John
John

Reputation: 6065

How to show object details in Django Rest Framework browseable API?

This image should explain my question: enter image description here

I have a model that is made up of two foreign keys, as follows:

class StaffRole(models.Model):
staff = models.ForeignKey(Staff, related_name='roles')
role = models.ForeignKey(Role, related_name='staff')

class Meta:
    unique_together = ('staff', 'role')

def __str__(self):
    return '%s / %s' % (self.staff, self.role)

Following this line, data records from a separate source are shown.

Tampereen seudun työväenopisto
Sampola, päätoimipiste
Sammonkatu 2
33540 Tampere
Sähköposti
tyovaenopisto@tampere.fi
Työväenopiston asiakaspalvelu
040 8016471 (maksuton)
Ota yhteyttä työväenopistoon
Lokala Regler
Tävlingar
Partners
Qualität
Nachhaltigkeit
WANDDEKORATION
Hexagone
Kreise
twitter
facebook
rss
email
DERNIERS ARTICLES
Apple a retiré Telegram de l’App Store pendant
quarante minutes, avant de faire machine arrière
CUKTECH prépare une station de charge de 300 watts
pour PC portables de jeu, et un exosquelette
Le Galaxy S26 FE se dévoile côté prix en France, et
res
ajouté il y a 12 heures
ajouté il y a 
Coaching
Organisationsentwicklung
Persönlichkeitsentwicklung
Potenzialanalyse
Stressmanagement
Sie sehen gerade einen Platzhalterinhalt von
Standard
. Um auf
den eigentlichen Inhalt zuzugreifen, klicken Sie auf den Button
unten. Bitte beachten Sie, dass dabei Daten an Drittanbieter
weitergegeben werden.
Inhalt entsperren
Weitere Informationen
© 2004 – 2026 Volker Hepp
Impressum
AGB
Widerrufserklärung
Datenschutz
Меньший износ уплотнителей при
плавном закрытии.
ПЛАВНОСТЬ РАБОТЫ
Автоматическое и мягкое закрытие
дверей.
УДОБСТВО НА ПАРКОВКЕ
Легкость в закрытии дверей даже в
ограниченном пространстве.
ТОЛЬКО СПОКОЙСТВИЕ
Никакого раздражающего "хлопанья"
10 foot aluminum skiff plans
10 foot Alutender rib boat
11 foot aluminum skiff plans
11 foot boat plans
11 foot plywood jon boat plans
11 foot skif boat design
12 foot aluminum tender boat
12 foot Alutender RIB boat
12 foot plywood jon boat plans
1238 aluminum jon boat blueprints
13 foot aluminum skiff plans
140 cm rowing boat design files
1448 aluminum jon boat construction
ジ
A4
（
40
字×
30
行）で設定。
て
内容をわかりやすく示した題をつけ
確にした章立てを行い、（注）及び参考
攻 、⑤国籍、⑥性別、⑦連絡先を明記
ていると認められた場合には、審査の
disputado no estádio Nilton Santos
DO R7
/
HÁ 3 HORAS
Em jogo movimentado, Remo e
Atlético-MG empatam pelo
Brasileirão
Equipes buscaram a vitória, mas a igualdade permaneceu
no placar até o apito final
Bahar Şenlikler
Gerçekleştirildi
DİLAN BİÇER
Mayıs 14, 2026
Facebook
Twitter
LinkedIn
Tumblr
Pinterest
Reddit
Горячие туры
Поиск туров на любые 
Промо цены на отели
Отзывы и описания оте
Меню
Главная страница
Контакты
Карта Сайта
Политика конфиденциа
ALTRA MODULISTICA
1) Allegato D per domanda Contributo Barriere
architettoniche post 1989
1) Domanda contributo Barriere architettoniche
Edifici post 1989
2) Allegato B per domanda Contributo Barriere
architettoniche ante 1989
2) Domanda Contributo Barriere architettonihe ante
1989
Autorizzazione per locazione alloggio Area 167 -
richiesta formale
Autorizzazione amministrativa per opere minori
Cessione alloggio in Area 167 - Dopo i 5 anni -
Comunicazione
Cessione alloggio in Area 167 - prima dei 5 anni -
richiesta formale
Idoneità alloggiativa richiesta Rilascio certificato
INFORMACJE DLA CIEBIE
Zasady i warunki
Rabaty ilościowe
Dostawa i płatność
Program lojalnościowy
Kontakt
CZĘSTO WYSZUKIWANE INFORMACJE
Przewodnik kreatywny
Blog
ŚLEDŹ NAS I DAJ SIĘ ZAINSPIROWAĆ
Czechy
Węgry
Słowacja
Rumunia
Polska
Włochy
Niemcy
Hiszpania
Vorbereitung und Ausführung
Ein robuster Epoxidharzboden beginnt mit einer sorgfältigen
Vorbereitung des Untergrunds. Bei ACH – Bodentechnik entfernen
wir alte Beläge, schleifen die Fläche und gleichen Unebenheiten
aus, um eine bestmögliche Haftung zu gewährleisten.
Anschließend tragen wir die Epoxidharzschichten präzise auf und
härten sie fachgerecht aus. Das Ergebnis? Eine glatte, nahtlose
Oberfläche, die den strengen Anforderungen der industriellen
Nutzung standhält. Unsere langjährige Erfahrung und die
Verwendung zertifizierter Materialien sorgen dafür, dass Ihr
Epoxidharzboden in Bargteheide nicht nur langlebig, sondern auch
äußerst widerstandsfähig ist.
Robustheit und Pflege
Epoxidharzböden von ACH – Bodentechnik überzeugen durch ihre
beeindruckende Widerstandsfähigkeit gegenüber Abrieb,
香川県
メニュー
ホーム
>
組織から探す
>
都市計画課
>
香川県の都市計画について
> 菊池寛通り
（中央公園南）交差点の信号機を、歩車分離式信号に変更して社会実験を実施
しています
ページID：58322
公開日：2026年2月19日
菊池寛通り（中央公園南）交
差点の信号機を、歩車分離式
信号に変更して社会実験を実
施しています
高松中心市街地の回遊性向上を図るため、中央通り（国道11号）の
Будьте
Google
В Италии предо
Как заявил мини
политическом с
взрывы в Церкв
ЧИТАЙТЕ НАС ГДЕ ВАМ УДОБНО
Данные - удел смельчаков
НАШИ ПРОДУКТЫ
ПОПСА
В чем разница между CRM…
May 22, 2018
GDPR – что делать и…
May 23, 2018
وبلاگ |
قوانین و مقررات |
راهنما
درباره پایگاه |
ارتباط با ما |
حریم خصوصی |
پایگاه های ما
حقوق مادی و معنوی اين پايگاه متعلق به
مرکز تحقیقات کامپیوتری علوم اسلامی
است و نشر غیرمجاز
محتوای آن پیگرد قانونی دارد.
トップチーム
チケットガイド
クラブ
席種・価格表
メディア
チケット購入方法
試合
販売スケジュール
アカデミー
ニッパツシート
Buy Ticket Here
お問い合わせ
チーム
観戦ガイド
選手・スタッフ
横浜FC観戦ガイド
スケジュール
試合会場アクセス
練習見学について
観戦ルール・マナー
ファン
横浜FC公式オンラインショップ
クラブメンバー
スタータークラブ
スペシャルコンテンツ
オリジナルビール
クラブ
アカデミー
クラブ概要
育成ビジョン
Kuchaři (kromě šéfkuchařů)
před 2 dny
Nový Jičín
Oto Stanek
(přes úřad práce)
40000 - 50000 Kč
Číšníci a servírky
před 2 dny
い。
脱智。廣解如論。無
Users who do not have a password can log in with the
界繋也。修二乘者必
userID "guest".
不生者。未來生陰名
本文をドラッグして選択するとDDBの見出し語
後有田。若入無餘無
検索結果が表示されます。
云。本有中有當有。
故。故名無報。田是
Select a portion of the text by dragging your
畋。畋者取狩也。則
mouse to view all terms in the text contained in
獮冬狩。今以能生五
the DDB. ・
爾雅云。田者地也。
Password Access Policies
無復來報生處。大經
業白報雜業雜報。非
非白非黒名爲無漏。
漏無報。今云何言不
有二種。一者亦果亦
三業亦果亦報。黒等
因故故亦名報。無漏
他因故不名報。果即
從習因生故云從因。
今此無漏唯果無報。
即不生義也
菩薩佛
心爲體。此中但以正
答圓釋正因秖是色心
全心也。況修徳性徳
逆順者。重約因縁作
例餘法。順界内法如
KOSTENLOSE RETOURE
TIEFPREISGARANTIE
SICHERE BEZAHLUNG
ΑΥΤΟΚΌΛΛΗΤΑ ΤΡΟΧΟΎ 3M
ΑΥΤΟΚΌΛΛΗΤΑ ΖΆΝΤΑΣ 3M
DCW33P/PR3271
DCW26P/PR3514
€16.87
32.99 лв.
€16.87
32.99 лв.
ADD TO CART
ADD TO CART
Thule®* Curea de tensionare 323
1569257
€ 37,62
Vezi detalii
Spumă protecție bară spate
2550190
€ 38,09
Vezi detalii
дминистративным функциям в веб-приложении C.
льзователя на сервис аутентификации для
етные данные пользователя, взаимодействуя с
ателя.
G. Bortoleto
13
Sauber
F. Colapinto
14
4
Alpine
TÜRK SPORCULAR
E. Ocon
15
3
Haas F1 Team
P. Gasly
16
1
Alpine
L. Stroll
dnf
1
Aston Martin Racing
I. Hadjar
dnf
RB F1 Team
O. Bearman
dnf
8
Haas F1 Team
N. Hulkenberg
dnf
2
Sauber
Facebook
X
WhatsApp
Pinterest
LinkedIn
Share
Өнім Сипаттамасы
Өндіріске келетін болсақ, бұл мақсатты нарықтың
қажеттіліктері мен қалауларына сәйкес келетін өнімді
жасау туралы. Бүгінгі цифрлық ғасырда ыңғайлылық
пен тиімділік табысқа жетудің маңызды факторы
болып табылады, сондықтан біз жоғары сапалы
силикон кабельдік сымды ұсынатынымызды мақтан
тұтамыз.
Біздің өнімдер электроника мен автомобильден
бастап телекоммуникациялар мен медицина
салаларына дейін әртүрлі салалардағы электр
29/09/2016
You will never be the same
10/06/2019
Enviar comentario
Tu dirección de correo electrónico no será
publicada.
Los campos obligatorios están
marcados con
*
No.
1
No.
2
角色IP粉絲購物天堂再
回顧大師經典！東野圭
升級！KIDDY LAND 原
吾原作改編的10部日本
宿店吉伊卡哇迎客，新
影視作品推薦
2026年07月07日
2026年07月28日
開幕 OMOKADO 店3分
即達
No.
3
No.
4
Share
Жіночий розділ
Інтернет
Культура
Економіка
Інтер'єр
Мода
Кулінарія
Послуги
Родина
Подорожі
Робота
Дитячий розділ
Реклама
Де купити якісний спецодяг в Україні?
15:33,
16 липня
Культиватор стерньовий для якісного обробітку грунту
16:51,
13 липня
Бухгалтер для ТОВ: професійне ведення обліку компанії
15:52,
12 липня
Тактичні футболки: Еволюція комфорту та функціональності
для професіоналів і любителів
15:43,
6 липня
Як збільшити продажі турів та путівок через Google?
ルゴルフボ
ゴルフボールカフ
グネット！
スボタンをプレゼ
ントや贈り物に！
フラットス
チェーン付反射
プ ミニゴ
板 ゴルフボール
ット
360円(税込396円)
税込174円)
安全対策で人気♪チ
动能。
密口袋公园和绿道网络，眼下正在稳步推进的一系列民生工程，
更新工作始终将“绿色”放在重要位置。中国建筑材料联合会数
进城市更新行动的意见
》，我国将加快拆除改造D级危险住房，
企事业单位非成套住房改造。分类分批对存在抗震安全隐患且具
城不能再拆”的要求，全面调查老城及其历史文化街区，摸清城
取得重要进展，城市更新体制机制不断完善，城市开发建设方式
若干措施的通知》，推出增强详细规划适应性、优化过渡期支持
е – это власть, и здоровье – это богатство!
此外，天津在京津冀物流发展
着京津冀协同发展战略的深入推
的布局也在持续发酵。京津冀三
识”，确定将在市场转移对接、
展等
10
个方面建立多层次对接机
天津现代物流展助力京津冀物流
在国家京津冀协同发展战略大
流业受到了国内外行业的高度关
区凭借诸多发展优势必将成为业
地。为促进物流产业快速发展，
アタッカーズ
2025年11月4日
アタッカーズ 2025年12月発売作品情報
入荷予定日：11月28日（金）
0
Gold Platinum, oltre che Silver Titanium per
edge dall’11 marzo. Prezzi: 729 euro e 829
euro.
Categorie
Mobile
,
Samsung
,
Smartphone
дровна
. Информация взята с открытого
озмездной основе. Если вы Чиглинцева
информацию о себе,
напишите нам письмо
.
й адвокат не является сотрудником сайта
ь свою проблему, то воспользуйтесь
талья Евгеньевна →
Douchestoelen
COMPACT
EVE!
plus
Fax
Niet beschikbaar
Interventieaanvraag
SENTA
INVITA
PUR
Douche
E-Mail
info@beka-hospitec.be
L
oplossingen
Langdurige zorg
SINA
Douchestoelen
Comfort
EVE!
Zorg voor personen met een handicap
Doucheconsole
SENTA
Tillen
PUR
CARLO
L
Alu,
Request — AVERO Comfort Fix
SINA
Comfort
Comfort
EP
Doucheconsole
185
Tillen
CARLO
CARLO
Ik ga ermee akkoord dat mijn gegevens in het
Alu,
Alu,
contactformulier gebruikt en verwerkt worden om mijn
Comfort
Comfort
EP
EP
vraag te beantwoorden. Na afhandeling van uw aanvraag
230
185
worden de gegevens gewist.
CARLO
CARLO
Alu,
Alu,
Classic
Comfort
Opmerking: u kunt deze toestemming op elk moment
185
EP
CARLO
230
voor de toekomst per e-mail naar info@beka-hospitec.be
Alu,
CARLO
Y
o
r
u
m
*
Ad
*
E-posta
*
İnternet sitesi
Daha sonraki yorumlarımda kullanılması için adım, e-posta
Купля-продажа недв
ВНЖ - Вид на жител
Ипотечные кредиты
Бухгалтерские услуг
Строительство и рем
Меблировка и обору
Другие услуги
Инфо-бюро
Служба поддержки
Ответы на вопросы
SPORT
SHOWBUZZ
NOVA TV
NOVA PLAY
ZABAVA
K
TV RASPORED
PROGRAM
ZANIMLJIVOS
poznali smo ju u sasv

It has a straightforward serializer, as follows:

class StaffRoleSerializer(serializers.HyperlinkedModelSerializer):
role = serializers.SlugRelatedField(
    queryset=Role.objects.all(),
    slug_field='slug'
)
staff = serializers.SlugRelatedField(
    queryset=Staff.objects.all(),
    slug_field='slug'
)

class Meta:
    model = StaffRole

Using the Django Rest Framework SlugRelatedField, I am hoping that the combo boxes in the browseable API will show the slugs of the related models, but instead the combo boxes are populated with the words "Role Object" and "Staff Object", so the user cant tell which role or which staff they are selecting in the combo box.

How do I remedy this?

To avoid complexity I'm trying to use the default DRF serializers, such as SlugRelatedField, rather than write my own nested serializers. Everything works except the combo boxes in the browseable API.

Thanks in advance

John

PS It's not my intention to make the browseable API the user interface to this app. But I do want it to work, and I find it invaluable in the development cycle.

Upvotes: 1

Views: 1739

Answers (1)

Joey Wilhelm
Joey Wilhelm

Reputation: 5819

To change those representations, you need to set a __str__ method on the models. And, if you're using Python 2, you should also then decorate the model class with the python_2_unicode_compatible decorator. For example:

from django.db import models
from django.utils.encoding import python_2_unicode_compatible


@python_2_unicode_compatible
class Role(models.Model):
    name = models.CharField(...)

    def __str__(self):
        return self.name

The decorator will essentially clone the __str__ method and make it also available as __unicode__, as Python 2 would expect.